PROMPT - Output exactly the lines that come between the start of the material and the line containing "requirements. Currently no", both ends included, with the pictures omitted.

RECORD SET -
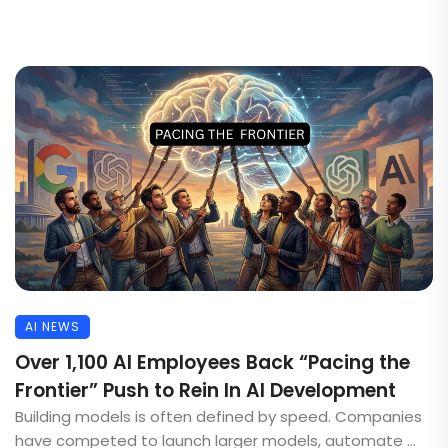
AI NEWS
Over 1,100 AI Employees Back “Pacing the
Frontier” Push to Rein In AI Development
Building models is often defined by speed. Companies
have competed to launch larger models, automate ...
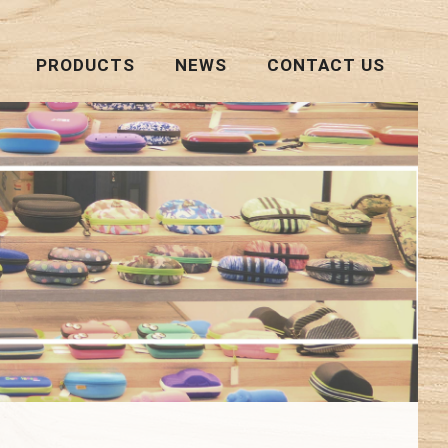
PRODUCTS
NEWS
CONTACT US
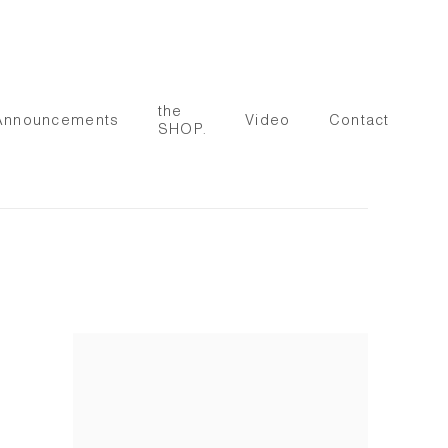
the
Announcements
Video
Contact
SHOP.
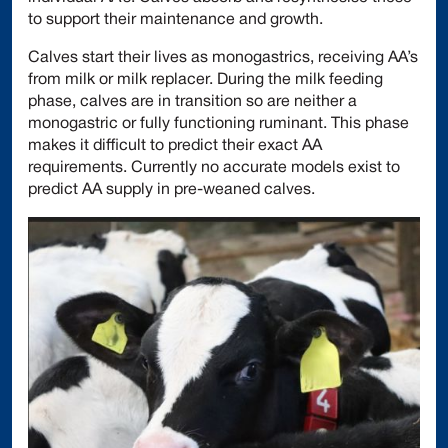
to support their maintenance and growth.
Calves start their lives as monogastrics, receiving AA’s
from milk or milk replacer. During the milk feeding
phase, calves are in transition so are neither a
monogastric or fully functioning ruminant. This phase
makes it difficult to predict their exact AA
requirements. Currently no accurate models exist to
predict AA supply in pre-weaned calves.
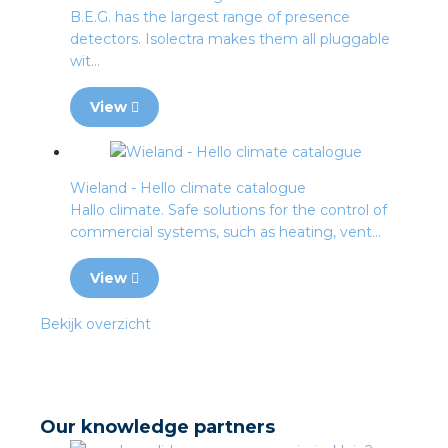
B.E.G. has the largest range of presence
detectors. Isolectra makes them all pluggable
wit...
View
Wieland - Hello climate catalogue
Hallo climate. Safe solutions for the control of
commercial systems, such as heating, vent...
View
Bekijk overzicht
Our knowledge partners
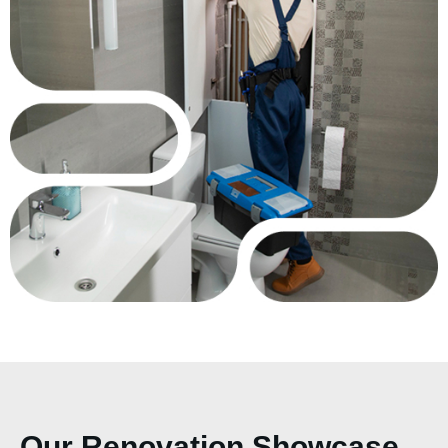
Our Renovation Showcase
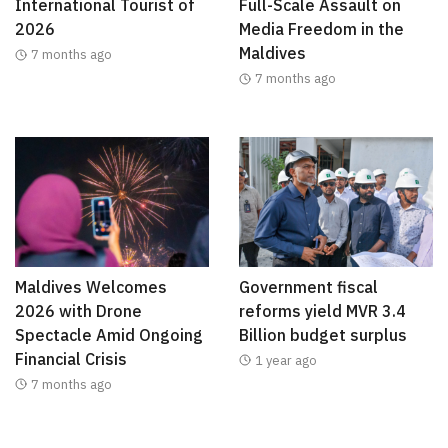
International Tourist of
Full-Scale Assault on
2026
Media Freedom in the
Maldives
7 months ago
7 months ago
Maldives Welcomes
Government fiscal
2026 with Drone
reforms yield MVR 3.4
Spectacle Amid Ongoing
Billion budget surplus
Financial Crisis
1 year ago
7 months ago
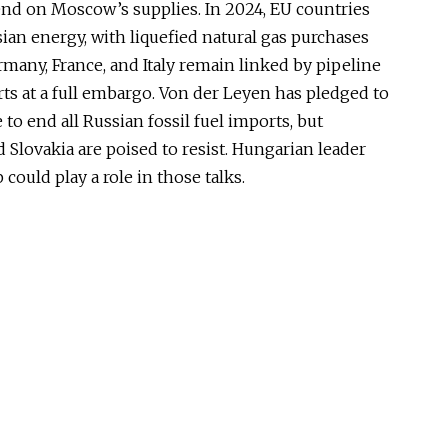
end on Moscow’s supplies. In 2024, EU countries
ian energy, with liquefied natural gas purchases
ermany, France, and Italy remain linked by pipeline
rts at a full embargo. Von der Leyen has pledged to
 to end all Russian fossil fuel imports, but
 Slovakia are poised to resist. Hungarian leader
could play a role in those talks.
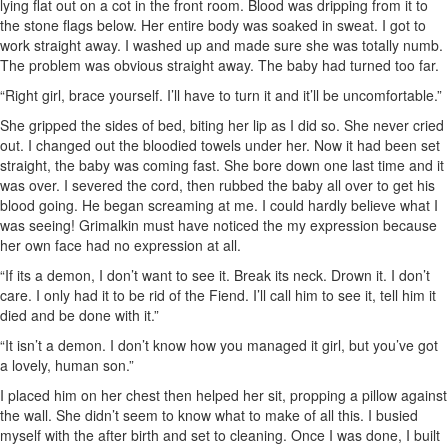
lying flat out on a cot in the front room. Blood was dripping from it to
the stone flags below. Her entire body was soaked in sweat. I got to
work straight away. I washed up and made sure she was totally numb.
The problem was obvious straight away. The baby had turned too far.
“Right girl, brace yourself. I’ll have to turn it and it’ll be uncomfortable.”
She gripped the sides of bed, biting her lip as I did so. She never cried
out. I changed out the bloodied towels under her. Now it had been set
straight, the baby was coming fast. She bore down one last time and it
was over. I severed the cord, then rubbed the baby all over to get his
blood going. He began screaming at me. I could hardly believe what I
was seeing! Grimalkin must have noticed the my expression because
her own face had no expression at all.
“If its a demon, I don’t want to see it. Break its neck. Drown it. I don’t
care. I only had it to be rid of the Fiend. I’ll call him to see it, tell him it
died and be done with it.”
“It isn’t a demon. I don’t know how you managed it girl, but you’ve got
a lovely, human son.”
I placed him on her chest then helped her sit, propping a pillow against
the wall. She didn’t seem to know what to make of all this. I busied
myself with the after birth and set to cleaning. Once I was done, I built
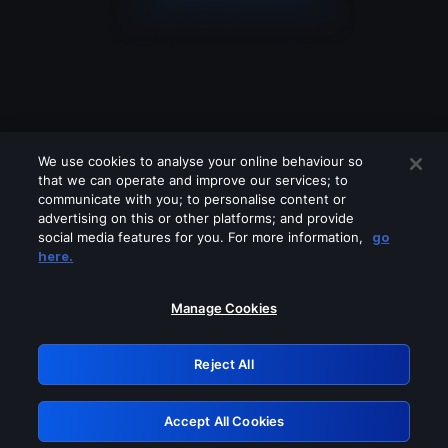
We use cookies to analyse your online behaviour so
that we can operate and improve our services; to
communicate with you; to personalise content or
advertising on this or other platforms; and provide
social media features for you. For more information,
go
Looks like you are connecting through
here.
a VPN, proxy or 'unblocker' service.
Please turn off any of these services
Manage Cookies
and try again.
Reject All
GRN: 0.8c1c2117.1786268230.7d13a1f0
Accept All Cookies
Retry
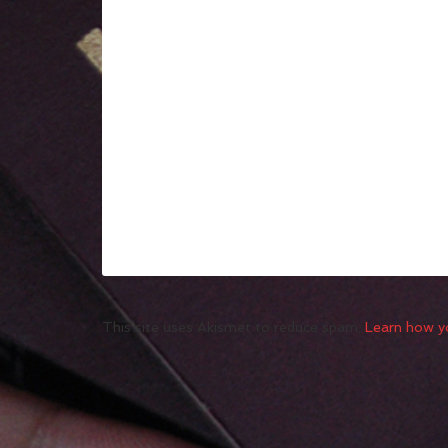
This site uses Akismet to reduce spam.
Learn how y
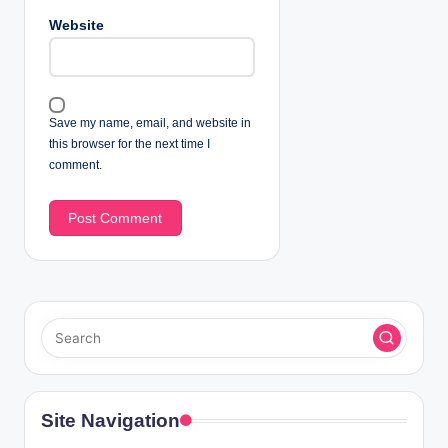
Website
Save my name, email, and website in
this browser for the next time I
comment.
Site Navigation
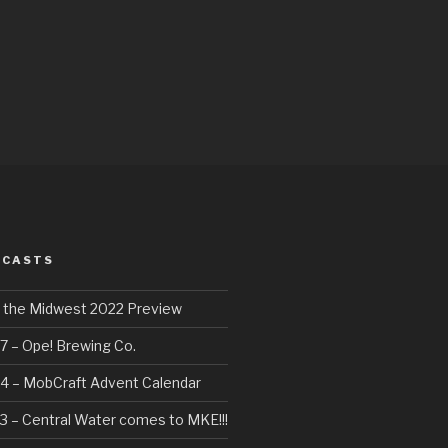
DCASTS
f the Midwest 2022 Preview
7 – Ope! Brewing Co.
4 – MobCraft Advent Calendar
3 – Central Water comes to MKE!!!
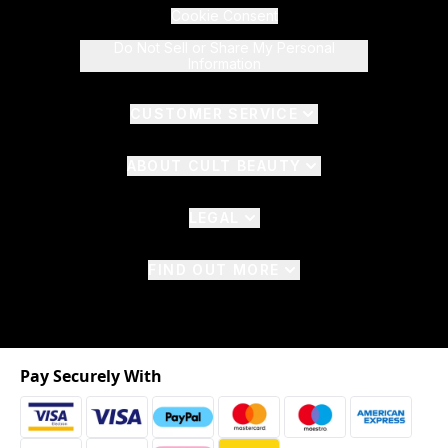
Cookie Consent
Do Not Sell or Share My Personal
Information
CUSTOMER SERVICE
ABOUT CULT BEAUTY
LEGAL
FIND OUT MORE
Pay Securely With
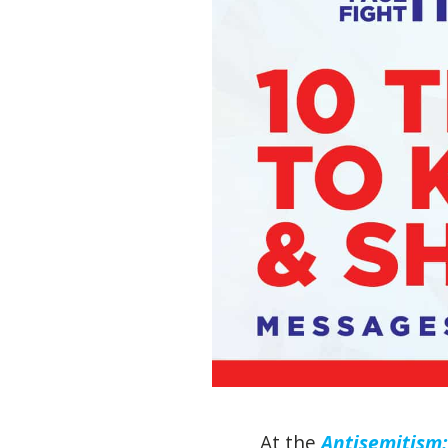
At the
Antisemitism: 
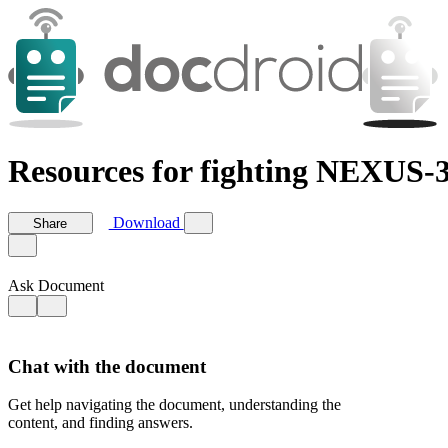
Resources for fighting NEXUS-3
Download
Share
Ask Document
Chat with the document
Get help navigating the document, understanding the
content, and finding answers.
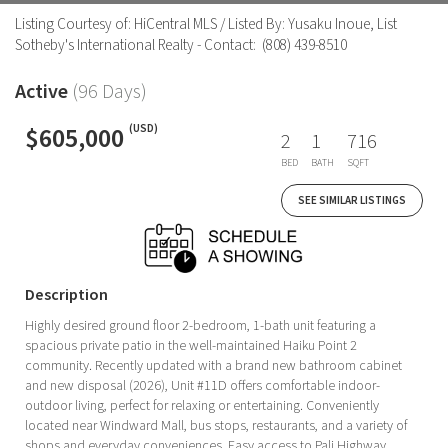
Listing Courtesy of: HiCentral MLS / Listed By: Yusaku Inoue, List
Sotheby's International Realty - Contact: (808) 439-8510
Active
(96 Days)
$605,000
(USD)
2
1
716
BED
BATH
SQFT
SEE SIMILAR LISTINGS
Description
Highly desired ground floor 2-bedroom, 1-bath unit featuring a
spacious private patio in the well-maintained Haiku Point 2
community. Recently updated with a brand new bathroom cabinet
and new disposal (2026), Unit #11D offers comfortable indoor-
outdoor living, perfect for relaxing or entertaining. Conveniently
located near Windward Mall, bus stops, restaurants, and a variety of
shops and everyday conveniences. Easy access to Pali Highway,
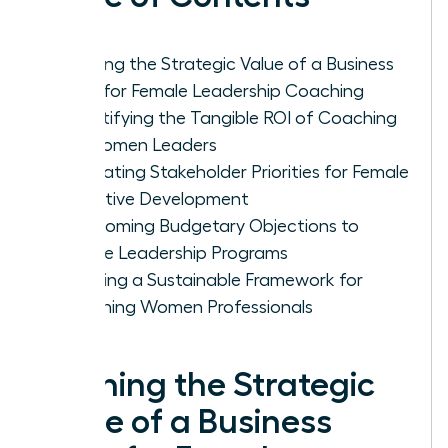
Defining the Strategic Value of a Business
Case for Female Leadership Coaching
Quantifying the Tangible ROI of Coaching
for Women Leaders
Navigating Stakeholder Priorities for Female
Executive Development
Overcoming Budgetary Objections to
Female Leadership Programs
Creating a Sustainable Framework for
Coaching Women Professionals
Defining the Strategic
Value of a Business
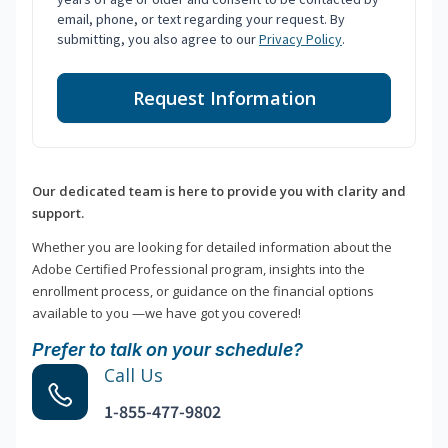
email, phone, or text regarding your request. By
submitting, you also agree to our
Privacy Policy
.
Request Information
Our dedicated team is here to provide you with clarity and
support.
Whether you are looking for detailed information about the
Adobe Certified Professional program, insights into the
enrollment process, or guidance on the financial options
available to you —we have got you covered!
Prefer to talk on your schedule?
Call Us
1-855-477-9802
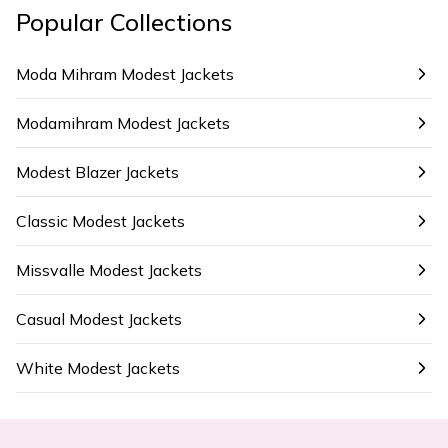
Popular Collections
Moda Mihram Modest Jackets
Modamihram Modest Jackets
Modest Blazer Jackets
Classic Modest Jackets
Missvalle Modest Jackets
Casual Modest Jackets
White Modest Jackets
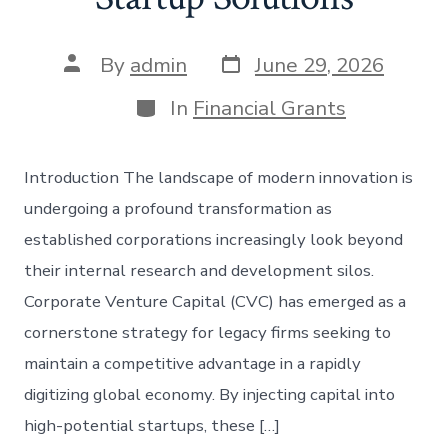
Post
Post
By
admin
June 29, 2026
date
author
Categories
In
Financial Grants
Introduction The landscape of modern innovation is
undergoing a profound transformation as
established corporations increasingly look beyond
their internal research and development silos.
Corporate Venture Capital (CVC) has emerged as a
cornerstone strategy for legacy firms seeking to
maintain a competitive advantage in a rapidly
digitizing global economy. By injecting capital into
high-potential startups, these […]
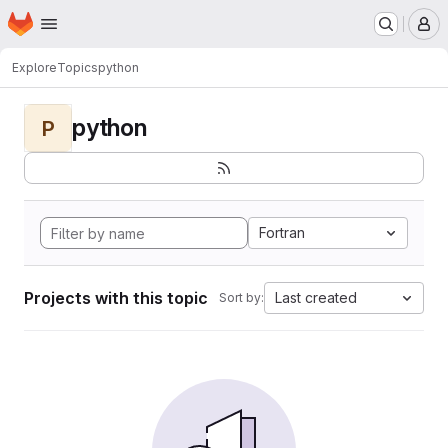
Homepage
Skip to main content
M
Explore
Topics
python
python
P
Fortran
Projects with this topic
Last created
Sort by:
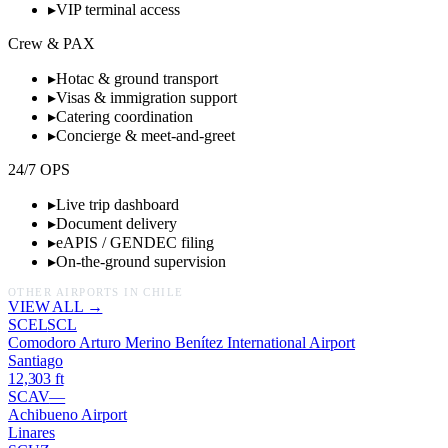
▸
VIP terminal access
Crew & PAX
▸
Hotac & ground transport
▸
Visas & immigration support
▸
Catering coordination
▸
Concierge & meet-and-greet
24/7 OPS
▸
Live trip dashboard
▸
Document delivery
▸
eAPIS / GENDEC filing
▸
On-the-ground supervision
OTHER AIRPORTS IN
CHILE
VIEW ALL →
SCEL
SCL
Comodoro Arturo Merino Benítez International Airport
Santiago
12,303
ft
SCAV
—
Achibueno Airport
Linares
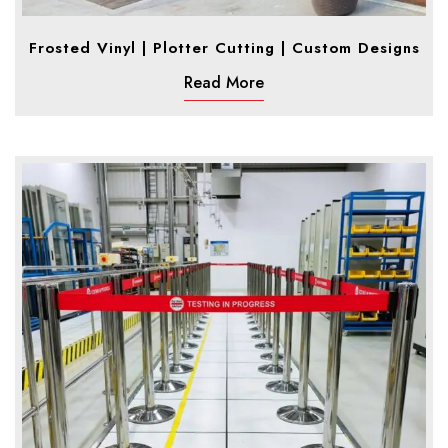
Frosted Vinyl | Plotter Cutting | Custom Designs
Read More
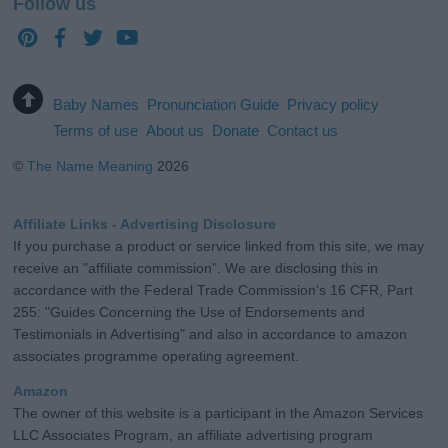
Follow us
Baby Names
Pronunciation Guide
Privacy policy
Terms of use
About us
Donate
Contact us
©
The Name Meaning
2026
Affiliate Links - Advertising Disclosure
If you purchase a product or service linked from this site, we may
receive an "affiliate commission". We are disclosing this in
accordance with the Federal Trade Commission's 16 CFR, Part
255: "Guides Concerning the Use of Endorsements and
Testimonials in Advertising" and also in accordance to amazon
associates programme operating agreement.
Amazon
The owner of this website is a participant in the Amazon Services
LLC Associates Program, an affiliate advertising program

SOLUTION TO THE PROBLEM -
AI NEWS
Over 1,100 AI Employees Back “Pacing the
Frontier” Push to Rein In AI Development
Building models is often defined by speed. Companies
have competed to launch larger models, automate ...
PRODUCTS
NEWS
CONTACT US
the
Announcements
Video
Contact
SHOP.
to support their maintenance and growth.
Calves start their lives as monogastrics, receiving AA’s
from milk or milk replacer. During the milk feeding
phase, calves are in transition so are neither a
monogastric or fully functioning ruminant. This phase
makes it difficult to predict their exact AA
requirements. Currently no accurate models exist to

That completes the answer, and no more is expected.